In this first session of the second day, Jan Lünemann (Münster) provided an overview of his highly topical research on functional signatures of encephalitogenic antibodies in CNS autoimmune diseases. Fabienne Brilot (Sydney) examined biomarkers of a relapsing course in MOG antibody-associated disease; and Daniela Latorre (Zurich) used the example of Guillain-Barré-Syndrome to exemplify the role of autoreactive T cell immunity in human neurological autoimmune disorders. Edgar Meinl (Munich) closed the session by providing an overview of B cells and their mechanisms in neuro-immunology.
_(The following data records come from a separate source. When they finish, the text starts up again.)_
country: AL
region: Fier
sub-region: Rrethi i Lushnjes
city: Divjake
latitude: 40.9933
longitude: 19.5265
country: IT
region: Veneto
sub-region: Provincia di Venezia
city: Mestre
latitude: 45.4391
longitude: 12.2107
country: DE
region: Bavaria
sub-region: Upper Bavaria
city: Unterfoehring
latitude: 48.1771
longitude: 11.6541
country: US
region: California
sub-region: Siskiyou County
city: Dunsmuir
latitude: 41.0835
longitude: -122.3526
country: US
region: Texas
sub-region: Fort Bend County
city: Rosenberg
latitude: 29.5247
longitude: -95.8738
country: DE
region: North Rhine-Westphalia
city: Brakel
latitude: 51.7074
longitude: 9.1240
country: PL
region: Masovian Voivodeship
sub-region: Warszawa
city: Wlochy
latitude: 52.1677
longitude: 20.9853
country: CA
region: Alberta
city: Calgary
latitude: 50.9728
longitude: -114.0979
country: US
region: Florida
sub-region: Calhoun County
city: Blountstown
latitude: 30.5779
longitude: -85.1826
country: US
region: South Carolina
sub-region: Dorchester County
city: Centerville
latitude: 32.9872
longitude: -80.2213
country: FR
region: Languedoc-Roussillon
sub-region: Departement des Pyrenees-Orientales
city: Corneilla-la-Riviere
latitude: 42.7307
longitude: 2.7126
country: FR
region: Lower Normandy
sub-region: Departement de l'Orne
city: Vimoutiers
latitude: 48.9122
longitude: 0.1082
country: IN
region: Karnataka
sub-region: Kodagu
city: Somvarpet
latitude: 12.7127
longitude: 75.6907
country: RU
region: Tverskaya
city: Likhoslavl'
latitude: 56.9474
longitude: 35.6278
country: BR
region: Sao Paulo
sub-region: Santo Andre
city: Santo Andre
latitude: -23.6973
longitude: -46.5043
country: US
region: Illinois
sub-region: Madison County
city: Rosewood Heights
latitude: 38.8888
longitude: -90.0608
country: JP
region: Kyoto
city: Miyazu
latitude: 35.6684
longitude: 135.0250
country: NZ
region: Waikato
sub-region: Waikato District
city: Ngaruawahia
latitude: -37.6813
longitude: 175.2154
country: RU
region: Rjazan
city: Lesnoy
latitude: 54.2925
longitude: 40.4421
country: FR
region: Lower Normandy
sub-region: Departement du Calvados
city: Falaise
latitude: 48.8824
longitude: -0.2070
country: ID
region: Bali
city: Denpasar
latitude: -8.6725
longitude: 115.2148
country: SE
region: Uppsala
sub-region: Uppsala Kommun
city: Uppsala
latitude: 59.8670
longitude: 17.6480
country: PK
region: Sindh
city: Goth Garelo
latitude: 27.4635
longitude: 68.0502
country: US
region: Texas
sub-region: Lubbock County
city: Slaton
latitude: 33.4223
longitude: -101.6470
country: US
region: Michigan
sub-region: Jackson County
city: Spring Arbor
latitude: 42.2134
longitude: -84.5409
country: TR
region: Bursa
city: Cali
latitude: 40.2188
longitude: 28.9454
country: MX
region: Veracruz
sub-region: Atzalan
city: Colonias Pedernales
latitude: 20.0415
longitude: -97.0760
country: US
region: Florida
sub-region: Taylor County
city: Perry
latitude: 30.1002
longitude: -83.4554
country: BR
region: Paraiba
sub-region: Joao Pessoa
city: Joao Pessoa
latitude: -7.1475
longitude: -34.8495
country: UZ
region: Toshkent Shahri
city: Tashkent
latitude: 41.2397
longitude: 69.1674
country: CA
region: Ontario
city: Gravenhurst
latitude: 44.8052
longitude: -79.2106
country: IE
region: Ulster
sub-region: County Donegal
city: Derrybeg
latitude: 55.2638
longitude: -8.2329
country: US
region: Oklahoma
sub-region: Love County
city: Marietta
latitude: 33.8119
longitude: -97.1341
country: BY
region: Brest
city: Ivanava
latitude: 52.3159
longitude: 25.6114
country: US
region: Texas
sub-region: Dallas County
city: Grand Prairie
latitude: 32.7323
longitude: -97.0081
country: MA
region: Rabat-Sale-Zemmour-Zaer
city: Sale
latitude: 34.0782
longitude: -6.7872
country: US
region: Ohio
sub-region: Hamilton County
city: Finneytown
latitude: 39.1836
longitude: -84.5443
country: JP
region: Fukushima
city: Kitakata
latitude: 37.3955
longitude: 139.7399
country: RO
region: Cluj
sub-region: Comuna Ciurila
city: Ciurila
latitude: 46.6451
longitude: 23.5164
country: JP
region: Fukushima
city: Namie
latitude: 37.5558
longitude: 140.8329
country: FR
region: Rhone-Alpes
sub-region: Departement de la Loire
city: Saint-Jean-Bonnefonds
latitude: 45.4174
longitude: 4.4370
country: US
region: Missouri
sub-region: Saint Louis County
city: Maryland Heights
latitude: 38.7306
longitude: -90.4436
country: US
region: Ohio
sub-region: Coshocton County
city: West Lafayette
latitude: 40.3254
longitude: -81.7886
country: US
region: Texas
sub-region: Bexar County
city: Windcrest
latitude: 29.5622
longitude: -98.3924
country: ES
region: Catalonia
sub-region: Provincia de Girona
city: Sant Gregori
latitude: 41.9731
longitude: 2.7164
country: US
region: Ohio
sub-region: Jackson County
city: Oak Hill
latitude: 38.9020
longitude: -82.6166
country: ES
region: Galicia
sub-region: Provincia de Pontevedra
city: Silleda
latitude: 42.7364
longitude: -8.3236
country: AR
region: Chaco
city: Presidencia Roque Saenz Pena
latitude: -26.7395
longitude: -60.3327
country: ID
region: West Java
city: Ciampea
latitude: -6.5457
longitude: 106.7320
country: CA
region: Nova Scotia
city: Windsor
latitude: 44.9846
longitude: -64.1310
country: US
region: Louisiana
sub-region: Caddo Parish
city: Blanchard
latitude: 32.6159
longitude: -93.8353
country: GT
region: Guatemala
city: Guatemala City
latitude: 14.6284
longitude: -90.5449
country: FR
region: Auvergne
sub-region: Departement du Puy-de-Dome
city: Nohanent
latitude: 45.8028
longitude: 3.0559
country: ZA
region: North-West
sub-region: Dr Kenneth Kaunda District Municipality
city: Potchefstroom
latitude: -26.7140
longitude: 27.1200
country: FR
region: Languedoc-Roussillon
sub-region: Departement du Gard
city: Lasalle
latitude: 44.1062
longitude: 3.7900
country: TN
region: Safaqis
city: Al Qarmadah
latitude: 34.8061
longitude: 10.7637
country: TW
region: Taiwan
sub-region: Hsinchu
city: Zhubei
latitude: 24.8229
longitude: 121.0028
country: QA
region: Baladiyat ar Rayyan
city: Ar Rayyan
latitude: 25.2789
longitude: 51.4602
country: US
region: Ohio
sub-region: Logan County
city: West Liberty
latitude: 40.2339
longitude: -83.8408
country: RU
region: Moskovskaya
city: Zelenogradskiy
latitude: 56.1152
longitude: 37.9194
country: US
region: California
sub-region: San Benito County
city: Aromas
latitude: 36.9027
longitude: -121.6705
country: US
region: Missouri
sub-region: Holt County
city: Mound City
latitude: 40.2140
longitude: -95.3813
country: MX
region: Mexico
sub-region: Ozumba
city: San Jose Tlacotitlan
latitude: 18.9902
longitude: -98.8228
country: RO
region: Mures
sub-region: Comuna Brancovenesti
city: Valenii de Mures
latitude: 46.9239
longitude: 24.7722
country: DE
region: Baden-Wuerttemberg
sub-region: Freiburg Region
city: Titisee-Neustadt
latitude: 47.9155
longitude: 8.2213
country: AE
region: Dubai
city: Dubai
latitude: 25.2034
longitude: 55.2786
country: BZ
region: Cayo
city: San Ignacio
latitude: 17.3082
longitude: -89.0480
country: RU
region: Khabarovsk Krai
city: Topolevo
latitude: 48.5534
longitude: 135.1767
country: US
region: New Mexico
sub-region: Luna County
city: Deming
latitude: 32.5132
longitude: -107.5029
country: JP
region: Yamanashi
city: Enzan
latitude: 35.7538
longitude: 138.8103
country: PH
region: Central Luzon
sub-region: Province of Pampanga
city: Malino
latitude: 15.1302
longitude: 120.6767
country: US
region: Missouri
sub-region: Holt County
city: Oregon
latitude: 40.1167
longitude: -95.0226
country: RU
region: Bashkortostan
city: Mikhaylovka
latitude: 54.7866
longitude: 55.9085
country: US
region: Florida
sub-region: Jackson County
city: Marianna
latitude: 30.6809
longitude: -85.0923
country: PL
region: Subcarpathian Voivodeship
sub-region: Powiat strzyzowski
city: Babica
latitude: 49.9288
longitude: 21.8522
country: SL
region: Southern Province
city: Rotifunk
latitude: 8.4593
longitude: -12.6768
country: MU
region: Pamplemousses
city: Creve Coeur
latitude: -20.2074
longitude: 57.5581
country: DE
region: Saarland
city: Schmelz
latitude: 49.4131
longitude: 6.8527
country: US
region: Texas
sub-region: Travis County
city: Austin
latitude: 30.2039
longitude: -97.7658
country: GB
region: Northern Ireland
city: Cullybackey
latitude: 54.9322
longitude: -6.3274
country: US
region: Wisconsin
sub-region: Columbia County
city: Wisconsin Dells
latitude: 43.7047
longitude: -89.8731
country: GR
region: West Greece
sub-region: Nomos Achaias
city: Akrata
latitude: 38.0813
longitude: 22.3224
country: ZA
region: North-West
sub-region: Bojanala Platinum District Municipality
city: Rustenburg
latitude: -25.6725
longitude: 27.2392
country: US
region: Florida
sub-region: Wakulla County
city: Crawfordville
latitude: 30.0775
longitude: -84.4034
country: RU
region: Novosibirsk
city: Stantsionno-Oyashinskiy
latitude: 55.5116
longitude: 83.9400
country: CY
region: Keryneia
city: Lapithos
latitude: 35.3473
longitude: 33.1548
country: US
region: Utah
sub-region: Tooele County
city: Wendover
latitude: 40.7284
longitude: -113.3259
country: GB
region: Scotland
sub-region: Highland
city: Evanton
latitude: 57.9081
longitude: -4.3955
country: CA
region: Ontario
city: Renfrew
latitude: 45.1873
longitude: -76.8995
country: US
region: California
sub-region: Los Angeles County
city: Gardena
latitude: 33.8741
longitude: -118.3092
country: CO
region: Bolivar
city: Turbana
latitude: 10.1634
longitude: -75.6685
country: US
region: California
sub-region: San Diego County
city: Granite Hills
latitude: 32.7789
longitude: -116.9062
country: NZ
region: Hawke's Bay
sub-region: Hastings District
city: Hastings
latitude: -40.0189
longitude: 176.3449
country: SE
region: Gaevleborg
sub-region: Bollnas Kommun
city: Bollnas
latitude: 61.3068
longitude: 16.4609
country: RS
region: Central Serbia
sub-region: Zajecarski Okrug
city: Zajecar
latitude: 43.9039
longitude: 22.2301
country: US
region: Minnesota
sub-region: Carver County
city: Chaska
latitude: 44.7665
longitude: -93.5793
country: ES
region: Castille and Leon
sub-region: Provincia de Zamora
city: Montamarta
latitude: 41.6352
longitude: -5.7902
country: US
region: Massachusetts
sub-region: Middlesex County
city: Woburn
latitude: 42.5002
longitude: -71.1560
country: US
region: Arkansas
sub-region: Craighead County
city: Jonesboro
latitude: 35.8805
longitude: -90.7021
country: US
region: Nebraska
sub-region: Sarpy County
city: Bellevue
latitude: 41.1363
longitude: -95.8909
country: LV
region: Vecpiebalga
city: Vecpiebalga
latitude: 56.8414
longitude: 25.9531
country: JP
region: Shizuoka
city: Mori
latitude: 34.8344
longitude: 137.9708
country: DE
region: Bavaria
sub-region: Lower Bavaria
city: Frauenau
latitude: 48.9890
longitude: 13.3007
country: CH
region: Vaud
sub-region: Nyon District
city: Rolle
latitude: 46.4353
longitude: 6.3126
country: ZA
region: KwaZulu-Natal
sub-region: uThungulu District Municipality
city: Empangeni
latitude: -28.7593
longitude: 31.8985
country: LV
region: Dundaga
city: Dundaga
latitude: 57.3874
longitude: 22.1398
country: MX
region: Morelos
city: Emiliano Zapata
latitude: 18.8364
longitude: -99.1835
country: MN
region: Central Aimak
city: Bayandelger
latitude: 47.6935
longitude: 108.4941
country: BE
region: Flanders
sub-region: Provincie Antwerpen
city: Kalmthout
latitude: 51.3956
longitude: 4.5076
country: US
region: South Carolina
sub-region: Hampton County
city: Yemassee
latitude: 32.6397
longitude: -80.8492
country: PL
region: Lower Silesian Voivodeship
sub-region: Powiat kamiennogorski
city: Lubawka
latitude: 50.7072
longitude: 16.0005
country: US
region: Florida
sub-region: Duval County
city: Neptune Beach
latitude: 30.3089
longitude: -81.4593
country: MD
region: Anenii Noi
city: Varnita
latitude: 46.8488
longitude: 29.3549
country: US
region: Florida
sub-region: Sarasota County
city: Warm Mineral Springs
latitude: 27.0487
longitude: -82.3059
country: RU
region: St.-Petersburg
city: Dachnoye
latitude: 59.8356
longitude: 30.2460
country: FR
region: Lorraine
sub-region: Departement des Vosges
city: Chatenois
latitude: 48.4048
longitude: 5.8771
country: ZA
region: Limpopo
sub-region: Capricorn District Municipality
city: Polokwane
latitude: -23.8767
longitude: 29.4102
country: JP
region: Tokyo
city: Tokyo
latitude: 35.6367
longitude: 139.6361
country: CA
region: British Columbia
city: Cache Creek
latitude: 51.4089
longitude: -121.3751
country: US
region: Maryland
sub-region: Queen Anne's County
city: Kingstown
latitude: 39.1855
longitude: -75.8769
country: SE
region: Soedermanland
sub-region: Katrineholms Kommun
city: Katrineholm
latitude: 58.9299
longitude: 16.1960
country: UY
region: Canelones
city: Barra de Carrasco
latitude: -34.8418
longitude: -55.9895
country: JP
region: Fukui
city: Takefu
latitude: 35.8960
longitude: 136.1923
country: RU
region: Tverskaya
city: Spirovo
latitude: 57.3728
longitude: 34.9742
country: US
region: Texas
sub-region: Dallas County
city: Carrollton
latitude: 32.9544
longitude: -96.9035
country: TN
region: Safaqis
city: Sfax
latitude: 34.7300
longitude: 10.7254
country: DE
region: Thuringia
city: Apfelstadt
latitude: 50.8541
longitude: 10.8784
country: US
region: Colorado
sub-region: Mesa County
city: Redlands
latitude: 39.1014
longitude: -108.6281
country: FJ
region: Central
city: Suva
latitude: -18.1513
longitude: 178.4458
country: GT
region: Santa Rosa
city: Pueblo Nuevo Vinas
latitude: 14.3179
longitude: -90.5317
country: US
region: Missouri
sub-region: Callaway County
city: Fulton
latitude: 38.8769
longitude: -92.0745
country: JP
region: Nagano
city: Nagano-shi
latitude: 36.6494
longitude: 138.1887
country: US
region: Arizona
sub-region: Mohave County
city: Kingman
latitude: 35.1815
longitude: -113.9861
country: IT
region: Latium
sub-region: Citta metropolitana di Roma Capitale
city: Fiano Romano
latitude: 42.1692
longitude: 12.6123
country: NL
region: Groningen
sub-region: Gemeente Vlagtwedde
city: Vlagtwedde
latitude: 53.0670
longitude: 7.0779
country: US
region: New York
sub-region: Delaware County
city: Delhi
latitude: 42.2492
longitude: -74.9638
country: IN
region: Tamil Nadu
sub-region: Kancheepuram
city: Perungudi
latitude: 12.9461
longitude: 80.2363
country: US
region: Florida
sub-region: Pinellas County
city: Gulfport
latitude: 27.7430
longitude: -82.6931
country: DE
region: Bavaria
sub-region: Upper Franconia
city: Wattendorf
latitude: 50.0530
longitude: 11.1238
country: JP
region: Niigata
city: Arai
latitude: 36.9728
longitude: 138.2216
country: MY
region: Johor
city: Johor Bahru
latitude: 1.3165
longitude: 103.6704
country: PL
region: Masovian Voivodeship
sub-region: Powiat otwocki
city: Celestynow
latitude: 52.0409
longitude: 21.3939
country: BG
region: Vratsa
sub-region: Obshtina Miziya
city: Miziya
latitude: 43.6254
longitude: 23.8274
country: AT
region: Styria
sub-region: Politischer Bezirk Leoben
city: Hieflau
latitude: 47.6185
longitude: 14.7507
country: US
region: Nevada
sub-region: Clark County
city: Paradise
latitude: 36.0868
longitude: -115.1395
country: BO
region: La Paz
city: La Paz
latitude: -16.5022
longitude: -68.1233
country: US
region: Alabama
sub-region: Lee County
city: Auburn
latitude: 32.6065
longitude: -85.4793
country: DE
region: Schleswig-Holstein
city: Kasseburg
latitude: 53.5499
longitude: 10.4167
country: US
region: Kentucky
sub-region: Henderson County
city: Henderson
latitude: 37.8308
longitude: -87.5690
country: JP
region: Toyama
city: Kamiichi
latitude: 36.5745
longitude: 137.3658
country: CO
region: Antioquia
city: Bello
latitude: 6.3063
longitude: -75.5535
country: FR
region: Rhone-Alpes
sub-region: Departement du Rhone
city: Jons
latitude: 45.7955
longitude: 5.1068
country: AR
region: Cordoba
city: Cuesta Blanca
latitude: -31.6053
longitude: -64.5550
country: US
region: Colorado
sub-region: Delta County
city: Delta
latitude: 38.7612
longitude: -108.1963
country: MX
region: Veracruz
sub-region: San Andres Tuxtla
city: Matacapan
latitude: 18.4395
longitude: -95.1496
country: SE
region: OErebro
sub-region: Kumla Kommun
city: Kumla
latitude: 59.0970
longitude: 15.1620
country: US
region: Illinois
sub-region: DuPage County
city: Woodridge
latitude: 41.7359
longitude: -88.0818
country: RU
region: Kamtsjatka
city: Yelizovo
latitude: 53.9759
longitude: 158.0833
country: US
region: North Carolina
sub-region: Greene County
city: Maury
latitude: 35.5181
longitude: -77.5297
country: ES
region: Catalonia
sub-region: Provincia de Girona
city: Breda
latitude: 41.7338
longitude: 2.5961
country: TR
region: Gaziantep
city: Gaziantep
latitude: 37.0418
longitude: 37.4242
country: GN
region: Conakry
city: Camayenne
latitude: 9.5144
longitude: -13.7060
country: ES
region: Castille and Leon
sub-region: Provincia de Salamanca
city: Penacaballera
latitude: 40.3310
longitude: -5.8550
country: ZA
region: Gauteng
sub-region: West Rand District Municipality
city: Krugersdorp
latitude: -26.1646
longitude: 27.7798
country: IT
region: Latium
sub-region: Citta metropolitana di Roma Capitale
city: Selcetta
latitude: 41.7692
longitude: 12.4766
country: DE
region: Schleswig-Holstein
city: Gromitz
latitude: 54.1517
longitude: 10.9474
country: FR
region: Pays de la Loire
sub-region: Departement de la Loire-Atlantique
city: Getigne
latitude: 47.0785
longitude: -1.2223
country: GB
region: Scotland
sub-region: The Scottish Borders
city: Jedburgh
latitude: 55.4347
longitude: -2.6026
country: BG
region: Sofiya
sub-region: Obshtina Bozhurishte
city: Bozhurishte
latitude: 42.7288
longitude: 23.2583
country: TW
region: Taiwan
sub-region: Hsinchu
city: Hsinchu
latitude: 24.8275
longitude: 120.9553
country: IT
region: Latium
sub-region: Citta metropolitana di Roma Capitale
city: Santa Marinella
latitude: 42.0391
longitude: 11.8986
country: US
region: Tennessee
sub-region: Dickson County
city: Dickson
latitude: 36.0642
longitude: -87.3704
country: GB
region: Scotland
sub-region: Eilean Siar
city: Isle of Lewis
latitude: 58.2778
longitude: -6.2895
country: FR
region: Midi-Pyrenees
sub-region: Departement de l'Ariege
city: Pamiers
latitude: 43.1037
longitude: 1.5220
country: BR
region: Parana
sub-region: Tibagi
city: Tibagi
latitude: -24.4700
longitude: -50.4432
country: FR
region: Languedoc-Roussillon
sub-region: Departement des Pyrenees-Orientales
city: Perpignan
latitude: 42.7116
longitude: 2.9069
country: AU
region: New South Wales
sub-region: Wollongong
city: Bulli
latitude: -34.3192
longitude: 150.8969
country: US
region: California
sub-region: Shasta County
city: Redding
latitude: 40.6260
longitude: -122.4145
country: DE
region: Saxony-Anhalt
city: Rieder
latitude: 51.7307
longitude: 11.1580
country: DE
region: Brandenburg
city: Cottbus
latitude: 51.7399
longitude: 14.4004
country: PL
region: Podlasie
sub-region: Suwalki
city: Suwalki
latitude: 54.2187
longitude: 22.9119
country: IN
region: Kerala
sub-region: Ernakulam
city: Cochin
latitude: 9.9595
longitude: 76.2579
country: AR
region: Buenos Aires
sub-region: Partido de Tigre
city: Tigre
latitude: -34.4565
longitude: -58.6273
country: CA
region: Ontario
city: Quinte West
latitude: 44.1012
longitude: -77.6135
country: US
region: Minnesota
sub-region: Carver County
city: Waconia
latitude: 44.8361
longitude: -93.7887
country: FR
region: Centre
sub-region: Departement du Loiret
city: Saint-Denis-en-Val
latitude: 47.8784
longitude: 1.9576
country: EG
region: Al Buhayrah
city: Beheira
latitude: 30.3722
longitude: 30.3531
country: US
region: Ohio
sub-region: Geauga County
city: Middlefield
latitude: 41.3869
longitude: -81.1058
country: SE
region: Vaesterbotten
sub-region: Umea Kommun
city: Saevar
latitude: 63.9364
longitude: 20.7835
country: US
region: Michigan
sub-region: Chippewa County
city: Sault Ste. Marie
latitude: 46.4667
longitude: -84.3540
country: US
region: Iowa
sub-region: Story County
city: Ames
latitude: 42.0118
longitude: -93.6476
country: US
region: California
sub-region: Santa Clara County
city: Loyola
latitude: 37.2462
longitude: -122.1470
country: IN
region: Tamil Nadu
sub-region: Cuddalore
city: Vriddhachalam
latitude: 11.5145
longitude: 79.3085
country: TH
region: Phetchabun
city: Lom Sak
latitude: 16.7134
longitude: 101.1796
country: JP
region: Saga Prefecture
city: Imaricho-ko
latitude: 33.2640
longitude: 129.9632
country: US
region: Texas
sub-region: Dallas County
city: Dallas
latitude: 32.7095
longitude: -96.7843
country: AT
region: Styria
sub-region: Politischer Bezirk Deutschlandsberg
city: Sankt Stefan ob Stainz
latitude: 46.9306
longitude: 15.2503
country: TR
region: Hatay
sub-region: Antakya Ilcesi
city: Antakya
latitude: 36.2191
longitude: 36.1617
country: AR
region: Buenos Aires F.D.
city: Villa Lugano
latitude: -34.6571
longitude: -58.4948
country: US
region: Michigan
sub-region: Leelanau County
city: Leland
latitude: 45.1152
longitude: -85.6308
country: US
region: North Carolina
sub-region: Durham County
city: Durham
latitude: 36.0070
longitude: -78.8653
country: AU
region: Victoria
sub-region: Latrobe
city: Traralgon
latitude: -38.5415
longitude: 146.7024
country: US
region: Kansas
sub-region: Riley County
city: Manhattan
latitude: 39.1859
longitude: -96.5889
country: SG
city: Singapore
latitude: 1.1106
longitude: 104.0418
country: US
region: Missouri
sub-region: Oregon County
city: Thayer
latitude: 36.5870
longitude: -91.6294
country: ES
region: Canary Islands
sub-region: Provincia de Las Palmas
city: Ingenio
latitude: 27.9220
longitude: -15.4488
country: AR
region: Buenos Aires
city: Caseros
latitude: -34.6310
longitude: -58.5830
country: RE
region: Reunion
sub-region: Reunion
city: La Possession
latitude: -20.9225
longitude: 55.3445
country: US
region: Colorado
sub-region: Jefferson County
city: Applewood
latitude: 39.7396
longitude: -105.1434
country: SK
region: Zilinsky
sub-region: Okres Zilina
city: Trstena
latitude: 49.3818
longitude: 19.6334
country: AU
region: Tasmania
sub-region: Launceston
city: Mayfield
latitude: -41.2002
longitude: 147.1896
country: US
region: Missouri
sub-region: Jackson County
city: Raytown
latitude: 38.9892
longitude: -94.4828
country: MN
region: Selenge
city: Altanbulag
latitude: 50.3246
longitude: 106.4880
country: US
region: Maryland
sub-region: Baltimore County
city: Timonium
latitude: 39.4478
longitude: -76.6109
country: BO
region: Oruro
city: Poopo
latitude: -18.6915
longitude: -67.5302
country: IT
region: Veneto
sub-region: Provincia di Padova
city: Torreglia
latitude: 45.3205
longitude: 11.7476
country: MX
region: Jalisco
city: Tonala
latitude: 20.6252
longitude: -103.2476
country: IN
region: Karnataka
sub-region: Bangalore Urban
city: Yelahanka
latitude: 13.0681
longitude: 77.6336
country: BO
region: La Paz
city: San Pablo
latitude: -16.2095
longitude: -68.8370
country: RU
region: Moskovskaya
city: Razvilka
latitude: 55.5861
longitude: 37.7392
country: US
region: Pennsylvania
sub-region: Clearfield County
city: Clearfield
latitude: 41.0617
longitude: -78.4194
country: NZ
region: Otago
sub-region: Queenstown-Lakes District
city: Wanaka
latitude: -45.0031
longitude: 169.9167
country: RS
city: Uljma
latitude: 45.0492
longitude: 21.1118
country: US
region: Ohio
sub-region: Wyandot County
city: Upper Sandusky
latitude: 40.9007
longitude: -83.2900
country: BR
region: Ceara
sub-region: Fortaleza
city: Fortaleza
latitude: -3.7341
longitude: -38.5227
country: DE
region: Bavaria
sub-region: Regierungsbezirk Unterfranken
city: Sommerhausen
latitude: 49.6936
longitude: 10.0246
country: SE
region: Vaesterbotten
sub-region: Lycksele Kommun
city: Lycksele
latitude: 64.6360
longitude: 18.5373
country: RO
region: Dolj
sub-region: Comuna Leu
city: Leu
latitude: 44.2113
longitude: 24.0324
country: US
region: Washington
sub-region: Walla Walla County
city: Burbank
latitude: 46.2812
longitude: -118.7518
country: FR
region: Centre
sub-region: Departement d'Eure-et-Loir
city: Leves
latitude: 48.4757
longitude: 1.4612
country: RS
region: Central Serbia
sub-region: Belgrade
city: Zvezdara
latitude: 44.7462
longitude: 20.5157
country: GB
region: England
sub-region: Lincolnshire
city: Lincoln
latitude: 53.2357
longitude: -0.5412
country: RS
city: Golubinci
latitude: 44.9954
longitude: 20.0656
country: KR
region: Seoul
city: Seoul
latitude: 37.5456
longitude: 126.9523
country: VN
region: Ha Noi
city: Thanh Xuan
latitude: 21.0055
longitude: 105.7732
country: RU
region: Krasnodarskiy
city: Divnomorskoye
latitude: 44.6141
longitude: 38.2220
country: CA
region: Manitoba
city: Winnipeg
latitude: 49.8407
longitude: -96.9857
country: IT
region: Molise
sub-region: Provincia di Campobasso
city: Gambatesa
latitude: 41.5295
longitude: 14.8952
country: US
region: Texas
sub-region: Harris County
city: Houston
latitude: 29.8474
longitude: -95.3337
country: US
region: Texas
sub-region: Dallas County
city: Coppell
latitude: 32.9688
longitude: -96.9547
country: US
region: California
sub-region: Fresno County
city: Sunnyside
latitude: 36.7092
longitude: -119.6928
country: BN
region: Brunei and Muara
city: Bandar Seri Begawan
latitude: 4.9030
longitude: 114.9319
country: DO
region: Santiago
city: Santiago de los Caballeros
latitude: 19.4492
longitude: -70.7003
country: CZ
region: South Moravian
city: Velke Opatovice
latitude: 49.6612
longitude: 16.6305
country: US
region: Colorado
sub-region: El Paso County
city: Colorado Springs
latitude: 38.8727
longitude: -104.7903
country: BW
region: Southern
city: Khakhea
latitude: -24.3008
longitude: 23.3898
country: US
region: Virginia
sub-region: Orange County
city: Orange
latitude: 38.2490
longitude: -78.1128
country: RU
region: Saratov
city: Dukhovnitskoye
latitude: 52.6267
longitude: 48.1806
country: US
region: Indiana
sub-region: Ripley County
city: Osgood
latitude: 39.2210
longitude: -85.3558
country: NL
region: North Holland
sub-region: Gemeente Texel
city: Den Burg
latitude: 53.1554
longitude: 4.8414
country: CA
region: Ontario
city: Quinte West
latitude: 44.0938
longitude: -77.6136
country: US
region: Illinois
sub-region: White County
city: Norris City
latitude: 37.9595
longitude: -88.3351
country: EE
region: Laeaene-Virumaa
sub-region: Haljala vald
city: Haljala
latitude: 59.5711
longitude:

The final session, chaired by Aiden Haghikia (Magdeburg), was dedicated to learning pathogenesis via therapeutic intervention. Thomas Korn (Munich) emphasized the need for a fresh look at B cells in autoimmunity and – among other studies – presented his work on B cells in models of neuromyelitis optica spectrum disorders (NMOSD). Ari Waisman (Mainz) shared his insights on inflammatory mediators affecting blood barrier function in autoimmunity. Will cellular fingerprints help to evaluate clinical prognosis and decide on the treatment of MS? Luisa Klotz (Münster) and her team have conducted several studies on this topical question, and she discussed the main results in her talk. Naoto Kawakami (Munich) shared learnings acquired on the molecular mechanisms of T cell infiltration into the CNS with the audience. As the last speaker of this dense symposium, Nicholas Schwab (Münster) focused on reverse-translation and asked what next-generation sequencing of treatment cohorts can teach us about pathology.

Overall, all presentations reflected the enormous range of recent and ongoing MS research across the involved centers and worldwide. The principal investigators of the SFB/CRC 128 also summarized important findings from twelve years of research in this large-scale transregional DFG-funded project. Together with the distinguished guest speakers, they also gave ideas on where MS research should and will develop within the next decade.